Im Jahr 2015 hatte die britische Regierung die Forderung abgelehnt, Assange für die Dauer einer Krankenhausbehandlung Schutz vor Verhaftung zu garantieren.

Letzten Oktober wurde Assange von Dr. Sondra Crosby, Professorin an der Universität von Boston, und dem klinischen Psychologen Dr. Brock Chisholm aus London in der Botschaft untersucht. Gemeinsam mit Dr. Sean Love verfassten sie am 24. Januar einen Brief an den Guardian, in dem sie erklärten: „Als Klinikärzte, die zusammen über 40 Jahre Erfahrung mit der Behandlung von Flüchtlingen und anderen traumatisierten Bevölkerungsgruppen verfügen, haben wir über drei Tage und zwanzig Stunden eine umfassende körperliche und psychologische Untersuchung von Mr. Assange vorgenommen... Unserer professionellen Meinung nach ist seine fortgesetzte Einsperrung gefährlich für seine körperliche und geistige Gesundheit und ein klarer Verstoß gegen sein Menschenrecht auf Gesundheitsversorgung.“

Aus Gründen der Vertraulichkeit können sie keine Einzelheiten nennen, allerdings heißt es in dem Brief: „Die Erfahrung lehrt uns, dass die lange Unsicherheit in unbefristeter Einsperrung schwere psychologische und physische Traumata verursacht, die weit über die zu erwartenden Belastungen einer Inhaftierung hinausgehen. Dazu gehören starke Anspannung, krankhafter Stress, dissoziative Störungen, Depression, Selbstmordgedanken, posttraumatische Belastungsstörungen und chronischer Schmerz.“

Assange leidet vermutlich an schweren Schulterproblemen, die eine Kernspintomographie erfordern, was sich innerhalb der Botschaft jedoch nicht bewerkstelligen lässt. Er soll außerdem an Lungenproblemen leiden. Klinikärzte, die ihn besuchen wollen, können nur eine stark eingeschränkte Behandlung anbieten, weil „in der Botschaft keine der dringend benötigten diagnostischen Tests, Behandlungen und Verfahren möglich sind“.

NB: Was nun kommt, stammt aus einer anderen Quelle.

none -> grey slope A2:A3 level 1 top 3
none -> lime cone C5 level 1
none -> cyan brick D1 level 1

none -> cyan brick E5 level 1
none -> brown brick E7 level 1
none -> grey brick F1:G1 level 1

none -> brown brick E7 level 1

Weiter heißt es in dem Brief: „Man kann es nicht mit seinem Gewissen vereinbaren, dass Assange, um seiner Verhaftung zu entgehen, seine Gesundheit und potenziell sein Leben riskiert, falls eine lebensbedrohliche Krise wie ein Herzinfarkt auftreten sollte.“

Der Brief endet mit dem Aufruf an die British Medical Association und Klinikärzte in Großbritannien, für Assange einen sicheren Zugang zu medizinischer Versorgung zu fordern und Widerstand gegen die „anhaltenden Verstöße gegen sein Menschenrecht auf medizinische Versorgung“ zu leisten.

Die internationale Arbeiterklasse muss die Forderung nach einem Ende der staatlichen Verfolgung von Assange aufgreifen. Die Hetze und Verteufelung gegen ihn stehen auf einer Stufe mit den Angriffen auf demokratische Grundrechte. Beispielhaft dafür ist die Zensur linker, Anti-Kriegs- und progressiver Websites durch Google und die sozialen Netzwerke sowie die Versuche, Widerstand gegen die staatliche Austeritäts- und Kriegspolitik als Einmischung ausländischer Mächte darzustellen.

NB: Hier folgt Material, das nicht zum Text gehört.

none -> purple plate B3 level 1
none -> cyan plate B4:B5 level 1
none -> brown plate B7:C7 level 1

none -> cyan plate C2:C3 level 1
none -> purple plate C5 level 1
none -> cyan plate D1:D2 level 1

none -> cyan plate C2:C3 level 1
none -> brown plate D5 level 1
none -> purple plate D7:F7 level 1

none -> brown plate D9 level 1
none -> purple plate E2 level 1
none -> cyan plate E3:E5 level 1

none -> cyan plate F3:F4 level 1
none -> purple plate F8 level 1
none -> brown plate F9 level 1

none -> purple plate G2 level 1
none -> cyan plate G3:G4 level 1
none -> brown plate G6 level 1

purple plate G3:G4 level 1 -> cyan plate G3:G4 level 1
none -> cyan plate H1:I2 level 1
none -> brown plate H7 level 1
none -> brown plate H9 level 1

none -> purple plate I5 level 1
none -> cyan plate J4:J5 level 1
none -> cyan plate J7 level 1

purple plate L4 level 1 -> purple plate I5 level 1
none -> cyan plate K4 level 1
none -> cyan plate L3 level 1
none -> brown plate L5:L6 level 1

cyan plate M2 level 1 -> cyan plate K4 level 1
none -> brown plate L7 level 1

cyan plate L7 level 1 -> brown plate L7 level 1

Die World Socialist Web Site und das Internationale Komitee der Vierten Internationale rufen zur Gründung eines internationalen Bündnisses aus sozialistischen, linken, progressiven und Antikriegs-Websites auf. Eines der Prinzipien, für die das Bündnis kämpfen muss, ist die „Forderung nach einem Ende der Verfolgung von Julian Assange und Edward Snowden und nach der vollständigen Wiederherstellung ihrer persönlichen Freiheit“.